BEGIN Information

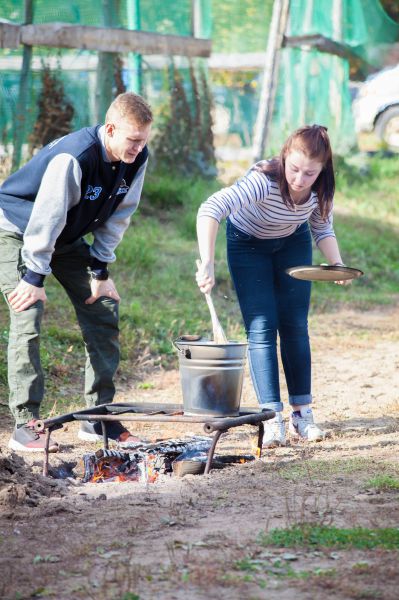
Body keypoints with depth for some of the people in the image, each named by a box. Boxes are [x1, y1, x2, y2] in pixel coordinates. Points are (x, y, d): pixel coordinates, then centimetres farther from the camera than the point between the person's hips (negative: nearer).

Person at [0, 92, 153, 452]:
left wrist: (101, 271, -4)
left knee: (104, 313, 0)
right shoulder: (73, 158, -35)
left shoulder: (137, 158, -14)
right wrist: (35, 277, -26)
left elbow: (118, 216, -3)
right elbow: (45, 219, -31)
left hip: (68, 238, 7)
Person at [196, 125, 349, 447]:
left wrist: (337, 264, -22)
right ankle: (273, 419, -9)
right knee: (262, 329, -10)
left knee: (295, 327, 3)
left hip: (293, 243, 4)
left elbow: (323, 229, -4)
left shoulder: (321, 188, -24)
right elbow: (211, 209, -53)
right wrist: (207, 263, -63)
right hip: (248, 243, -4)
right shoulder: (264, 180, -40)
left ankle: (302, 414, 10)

END Information
BEGIN Information

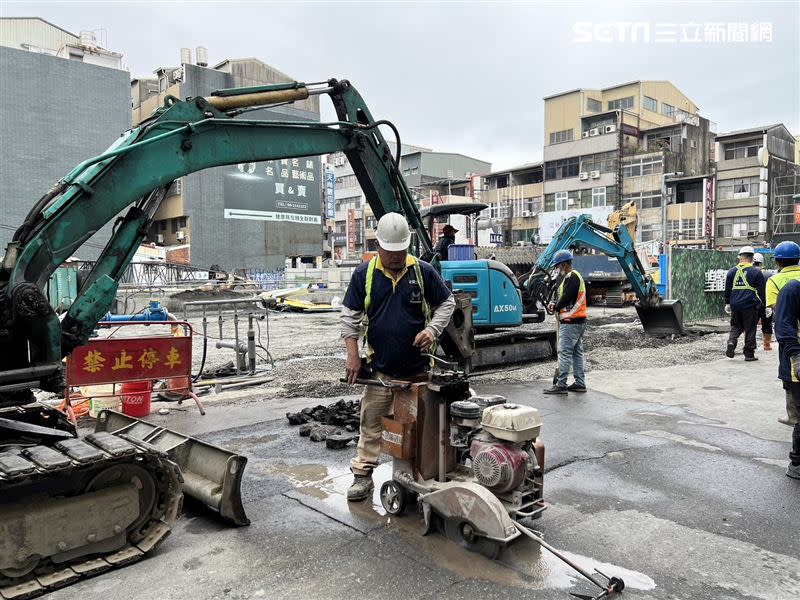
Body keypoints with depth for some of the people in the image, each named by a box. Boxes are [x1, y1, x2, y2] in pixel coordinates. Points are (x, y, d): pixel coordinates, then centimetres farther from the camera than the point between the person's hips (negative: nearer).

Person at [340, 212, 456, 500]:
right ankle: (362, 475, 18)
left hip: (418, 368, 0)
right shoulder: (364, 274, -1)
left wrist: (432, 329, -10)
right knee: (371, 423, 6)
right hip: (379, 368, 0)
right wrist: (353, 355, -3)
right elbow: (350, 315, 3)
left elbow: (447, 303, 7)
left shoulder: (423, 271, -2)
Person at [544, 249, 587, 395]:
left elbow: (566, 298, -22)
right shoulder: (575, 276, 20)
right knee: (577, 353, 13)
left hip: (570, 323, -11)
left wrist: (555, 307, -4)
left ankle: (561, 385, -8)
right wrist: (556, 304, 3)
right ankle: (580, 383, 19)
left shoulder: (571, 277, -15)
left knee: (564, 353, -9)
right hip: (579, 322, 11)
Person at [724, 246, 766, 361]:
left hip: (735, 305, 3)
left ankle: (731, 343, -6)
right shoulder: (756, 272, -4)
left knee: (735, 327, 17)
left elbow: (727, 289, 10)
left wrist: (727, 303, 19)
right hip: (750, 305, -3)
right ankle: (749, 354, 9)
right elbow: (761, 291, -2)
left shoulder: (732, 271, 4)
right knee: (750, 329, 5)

END Information

*The task:* Reproduce verbatim the lines in the items above that begin with the line containing "right knee: (262, 329, -10)" and end with the line containing "right shoulder: (264, 180, -40)", including both of those lines.

*Task answer:*
right knee: (262, 329, -10)
left knee: (295, 327, 3)
left hip: (293, 243, 4)
left elbow: (323, 229, -4)
left shoulder: (321, 188, -24)
right elbow: (211, 209, -53)
right wrist: (207, 263, -63)
right hip: (248, 243, -4)
right shoulder: (264, 180, -40)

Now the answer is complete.